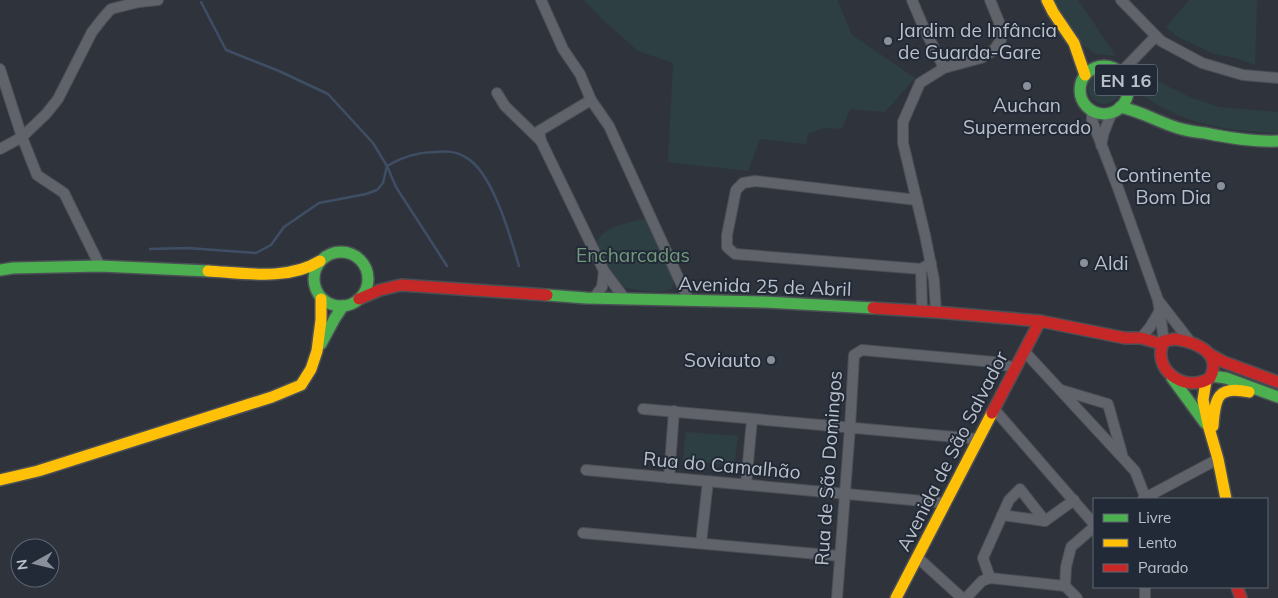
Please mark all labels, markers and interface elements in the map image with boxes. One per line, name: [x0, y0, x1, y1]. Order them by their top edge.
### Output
place label: Jardim de Infância de Guarda-Gare: [898, 18, 1057, 64]
marker: Jardim de Infância de Guarda-Gare: [882, 35, 894, 47]
road number: EN 16: [1095, 64, 1157, 96]
marker: Auchan Supermercado: [1021, 80, 1033, 92]
place label: Auchan Supermercado: [963, 93, 1091, 139]
place label: Continente Bom Dia: [1116, 163, 1211, 209]
marker: Continente Bom Dia: [1215, 180, 1227, 192]
park label: Encharcadas: [576, 243, 690, 267]
place label: Aldi: [1094, 251, 1128, 275]
marker: Aldi: [1078, 257, 1090, 269]
street label: Avenida 25 de Abril: [678, 271, 852, 301]
street label: Avenida de São Salvador: [891, 347, 1013, 555]
place label: Soviauto: [684, 348, 761, 372]
marker: Soviauto: [765, 354, 777, 366]
street label: Rua de São Domingos: [809, 370, 847, 566]
street label: Rua do Camalhão: [642, 446, 802, 484]
legend: [1093, 498, 1268, 588]
text: Livre: [1138, 508, 1171, 527]
text: Lento: [1138, 533, 1177, 552]
north arrow: [10, 538, 60, 588]
text: N: [12, 558, 32, 571]
text: Parado: [1138, 558, 1188, 577]

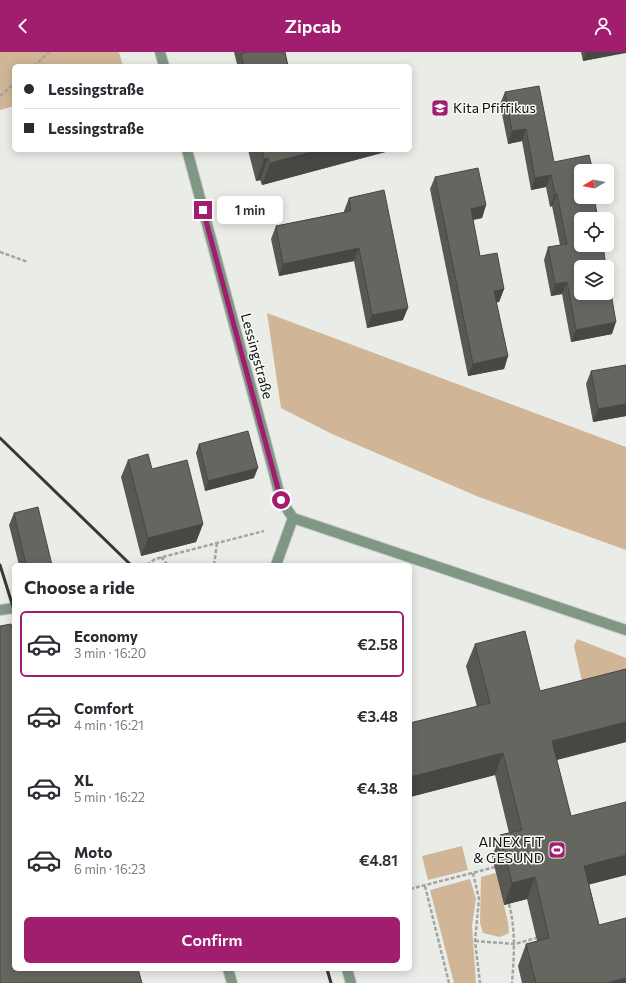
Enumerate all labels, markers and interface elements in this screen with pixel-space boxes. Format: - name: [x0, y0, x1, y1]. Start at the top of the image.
- icon: back: [12, 15, 34, 37]
- text: Zipcab: [285, 15, 341, 37]
- icon: person: [592, 15, 614, 37]
- text: Lessingstraße: [48, 80, 144, 98]
- school or university icon: Kita Pfiffikus: [430, 98, 450, 118]
- place label: Kita Pfiffikus: [453, 99, 536, 116]
- text: Lessingstraße: [48, 119, 144, 137]
- north arrow: [574, 164, 614, 204]
- map controls: [574, 164, 614, 300]
- callout: 1 min: [217, 196, 283, 224]
- route end: [194, 201, 212, 219]
- text: 1 min: [235, 202, 265, 218]
- button: locate: [574, 212, 614, 252]
- button: layers: [574, 260, 614, 300]
- street label: Lessingstraße: [238, 311, 277, 401]
- route start: [272, 491, 290, 509]
- text: Choose a ride: [24, 576, 135, 598]
- icon: car: [26, 626, 62, 662]
- text: Economy: [74, 627, 138, 645]
- text: €2.58: [357, 635, 398, 653]
- text: 3 min · 16:20: [74, 645, 146, 661]
- icon: car: [26, 698, 62, 734]
- text: Comfort: [74, 699, 134, 717]
- text: €3.48: [357, 707, 398, 725]
- text: 4 min · 16:21: [74, 717, 144, 733]
- icon: car: [26, 770, 62, 806]
- text: XL: [74, 771, 93, 789]
- text: €4.38: [357, 779, 398, 797]
- text: 5 min · 16:22: [74, 789, 145, 805]
- place label: AINEX FIT & GESUND: [473, 833, 544, 866]
- sports icon: AINEX FIT & GESUND: [547, 840, 567, 860]
- icon: car: [26, 842, 62, 878]
- text: Moto: [74, 843, 113, 861]
- text: €4.81: [359, 851, 398, 869]
- text: 6 min · 16:23: [74, 861, 146, 877]
- button: Confirm: [24, 917, 400, 963]

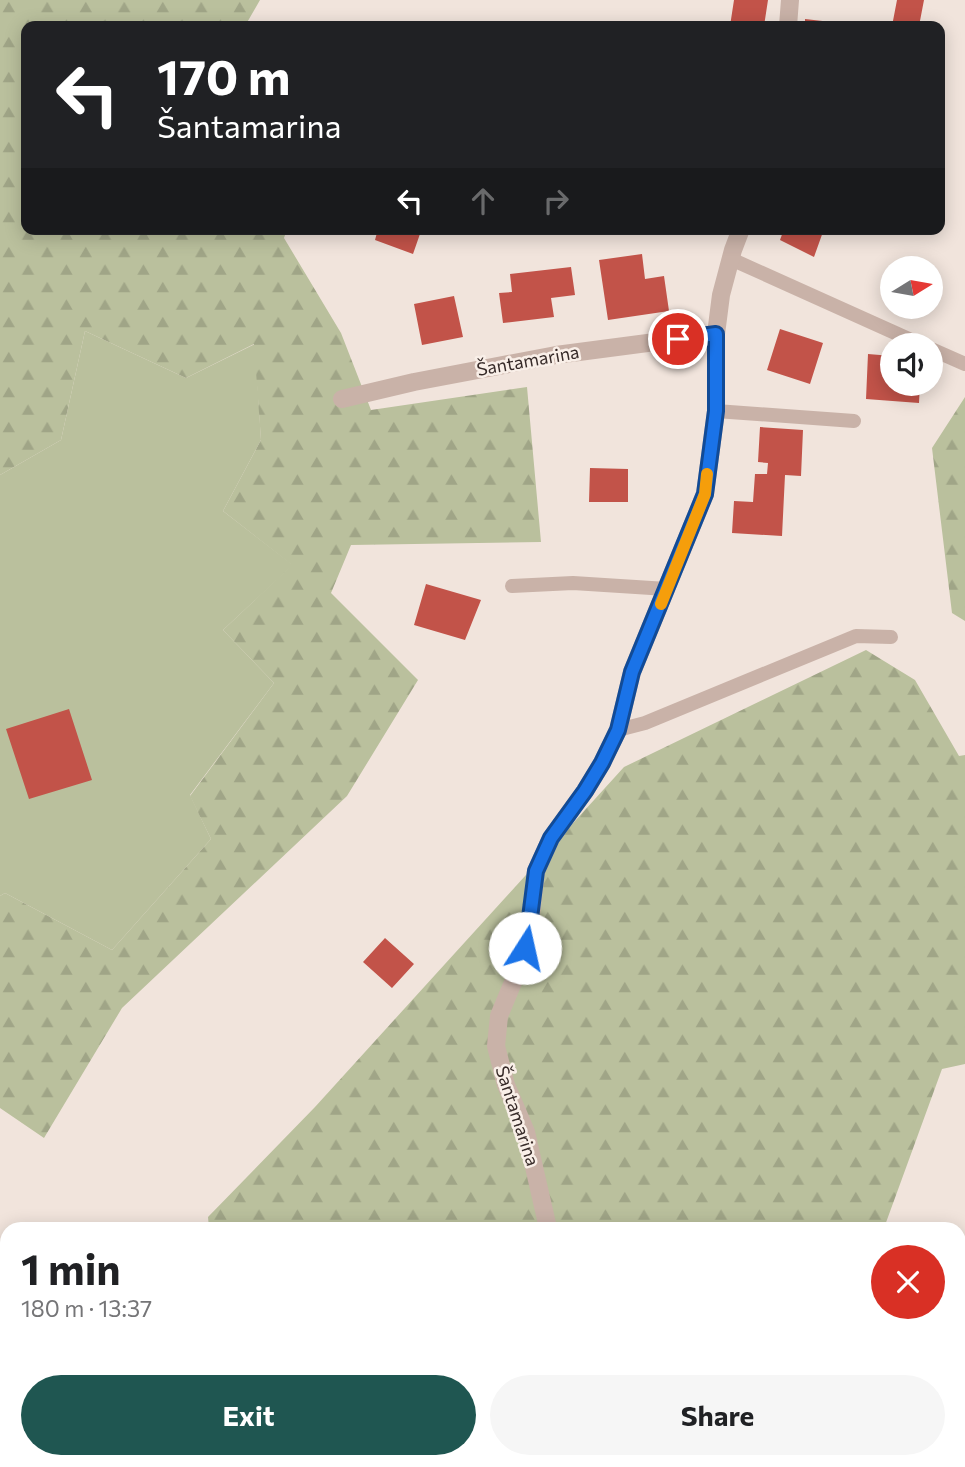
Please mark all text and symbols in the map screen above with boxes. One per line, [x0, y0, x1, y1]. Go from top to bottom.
text: 170 m [157, 45, 290, 105]
icon: left [42, 49, 133, 140]
text: Šantamarina [157, 105, 341, 145]
icon: left [391, 182, 429, 220]
icon: ahead [464, 182, 502, 220]
icon: right [537, 182, 575, 220]
north arrow [880, 256, 943, 318]
map controls [880, 256, 943, 396]
pin [648, 309, 708, 369]
icon: arrive [659, 320, 697, 358]
button: sound [880, 333, 943, 396]
street label: Šantamarina [475, 340, 581, 380]
position arrow [488, 911, 562, 985]
street label: Šantamarina [491, 1063, 544, 1168]
text: 1 min [21, 1242, 121, 1294]
button: close [871, 1245, 945, 1319]
text: 180 m · 13:37 [21, 1294, 152, 1322]
button: Exit [21, 1375, 476, 1455]
button: Share [490, 1375, 945, 1455]

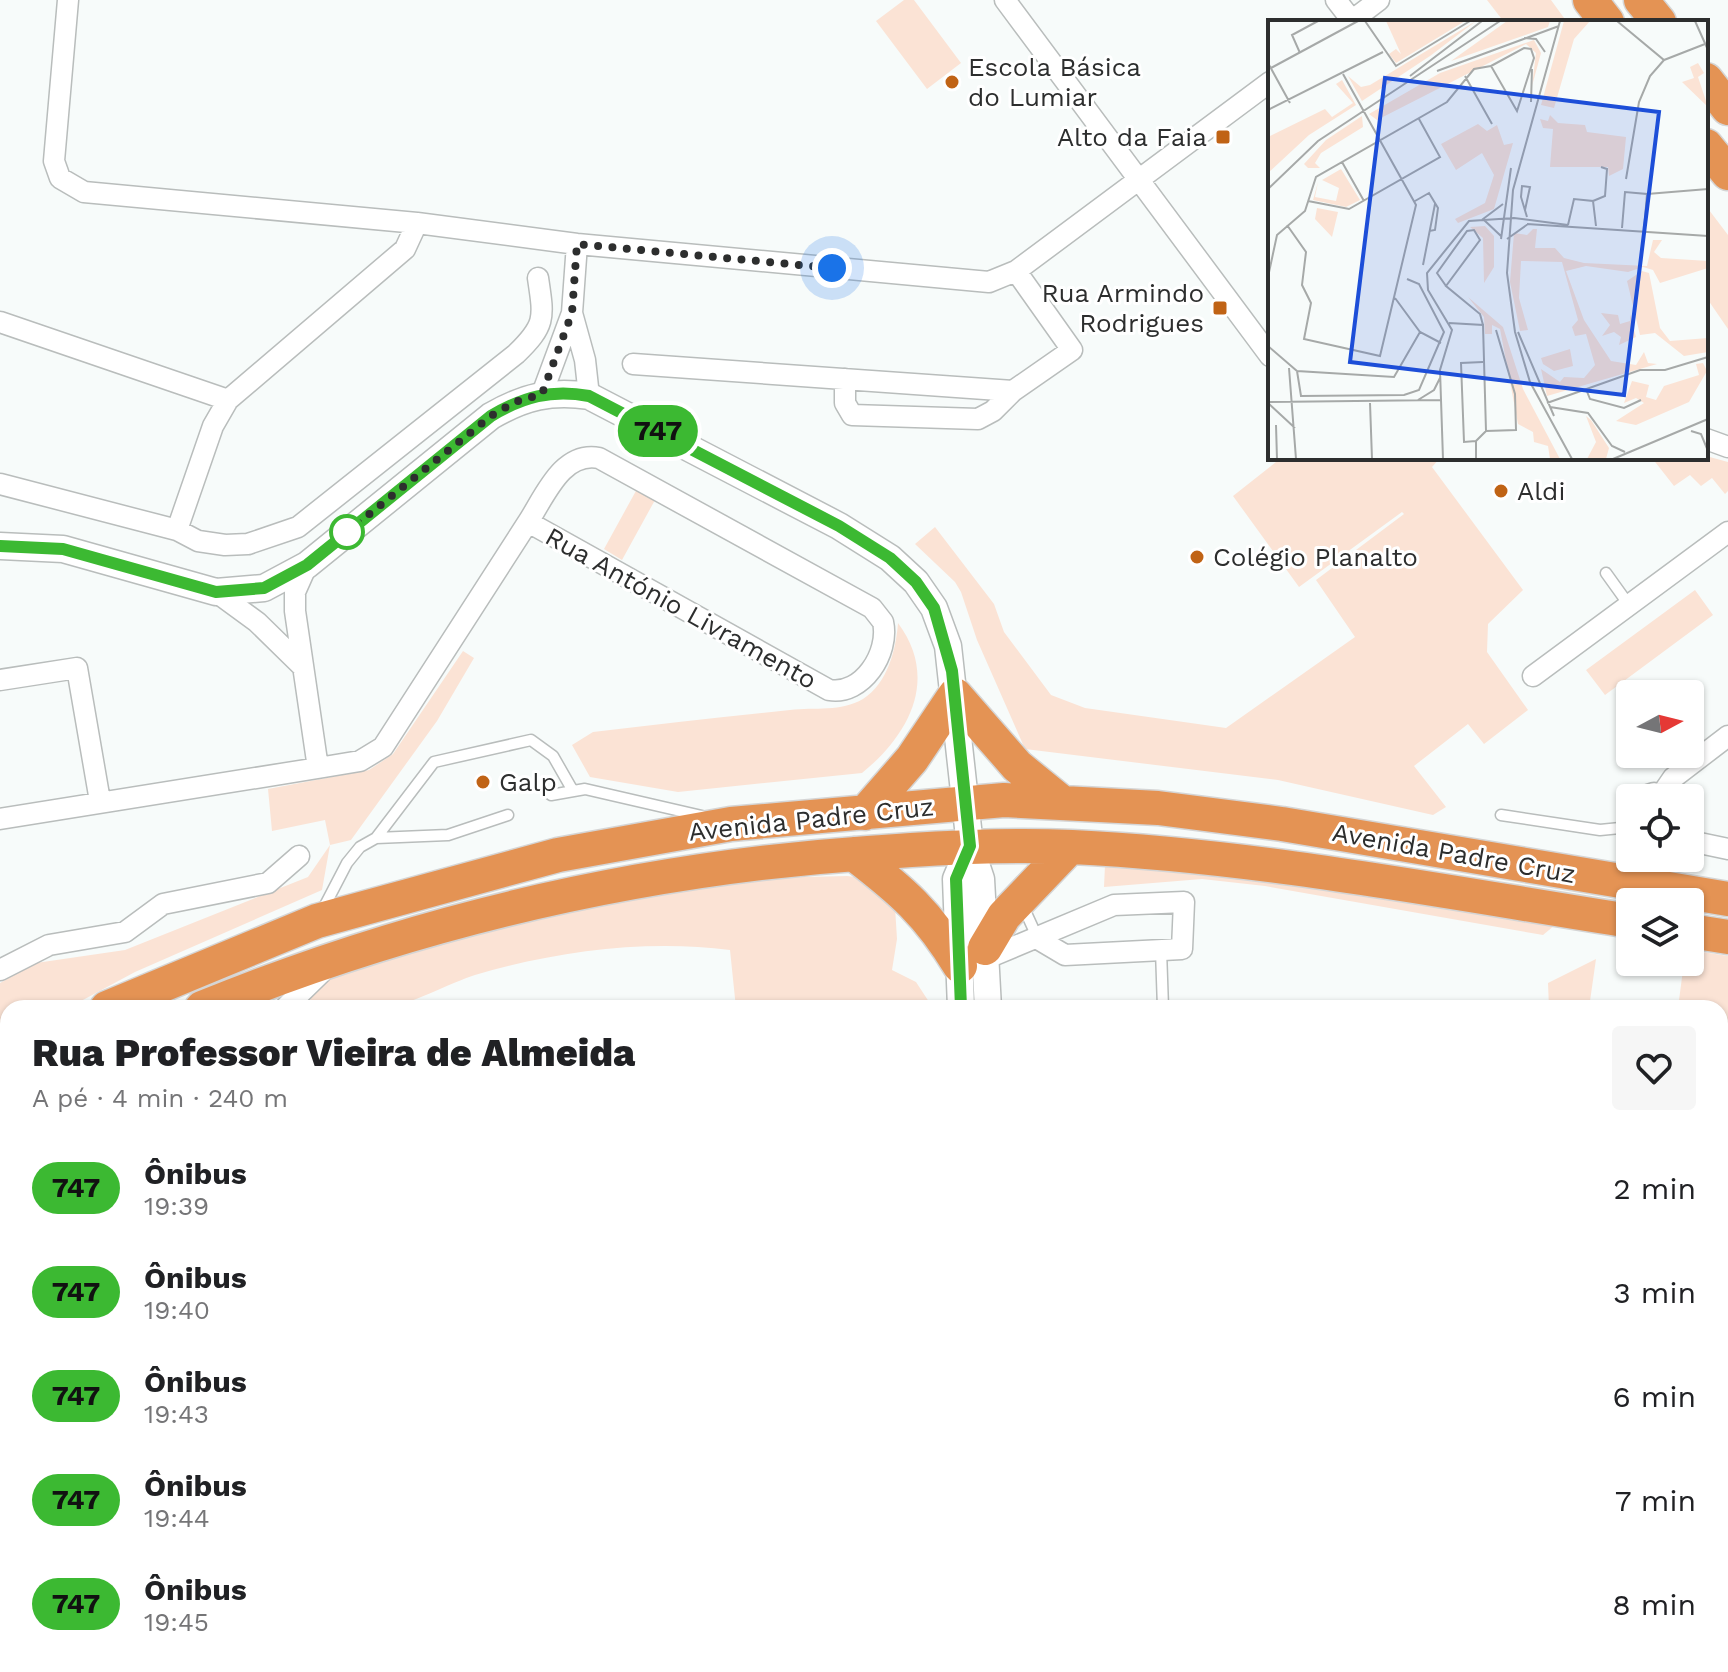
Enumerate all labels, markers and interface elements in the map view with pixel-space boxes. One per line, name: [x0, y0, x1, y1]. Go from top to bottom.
inset map: [1268, 20, 1708, 460]
place label: Escola Básica do Lumiar: [968, 52, 1141, 112]
marker: Escola Básica do Lumiar: [943, 73, 961, 91]
place label: Alto da Faia: [1057, 122, 1207, 152]
marker: Alto da Faia: [1214, 128, 1232, 146]
your location: [812, 248, 852, 288]
place label: Rua Armindo Rodrigues: [1042, 278, 1204, 338]
marker: Rua Armindo Rodrigues: [1211, 299, 1229, 317]
line badge: 747: [612, 405, 704, 457]
text: 747: [634, 414, 682, 447]
place label: Aldi: [1517, 476, 1565, 506]
marker: Aldi: [1492, 482, 1510, 500]
unlabelled marker: [330, 515, 364, 549]
street label: Rua António Livramento: [540, 521, 822, 695]
place label: Colégio Planalto: [1213, 542, 1418, 572]
marker: Colégio Planalto: [1188, 548, 1206, 566]
north arrow: [1616, 680, 1704, 768]
map controls: [1616, 680, 1704, 976]
place label: Galp: [499, 767, 557, 797]
marker: Galp: [474, 773, 492, 791]
button: locate: [1616, 784, 1704, 872]
street label: Avenida Padre Cruz: [687, 791, 935, 847]
street label: Avenida Padre Cruz: [1330, 817, 1578, 889]
button: layers: [1616, 888, 1704, 976]
button: heart: [1612, 1026, 1696, 1110]
text: Rua Professor Vieira de Almeida: [32, 1031, 635, 1075]
text: A pé · 4 min · 240 m: [32, 1083, 288, 1113]
text: Ônibus: [144, 1156, 247, 1191]
text: 747: [52, 1171, 100, 1204]
text: 2 min: [1613, 1171, 1696, 1206]
text: 19:39: [144, 1191, 209, 1221]
text: Ônibus: [144, 1260, 247, 1295]
text: 747: [52, 1275, 100, 1308]
text: 3 min: [1613, 1275, 1696, 1310]
text: 19:40: [144, 1295, 210, 1325]
text: Ônibus: [144, 1364, 247, 1399]
text: 747: [52, 1379, 100, 1412]
text: 6 min: [1612, 1379, 1696, 1414]
text: 19:43: [144, 1399, 209, 1429]
text: Ônibus: [144, 1468, 247, 1503]
text: 747: [52, 1483, 100, 1516]
text: 7 min: [1615, 1483, 1696, 1518]
text: 19:44: [144, 1503, 210, 1533]
text: Ônibus: [144, 1572, 247, 1607]
text: 747: [52, 1587, 100, 1620]
text: 8 min: [1612, 1587, 1696, 1622]
text: 19:45: [144, 1607, 209, 1637]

The problem: Each line above that contains the word "Auchan" must be copied.

Solution to the problem:
marker: Auchan Supermercado: [1021, 80, 1033, 92]
place label: Auchan Supermercado: [963, 93, 1091, 139]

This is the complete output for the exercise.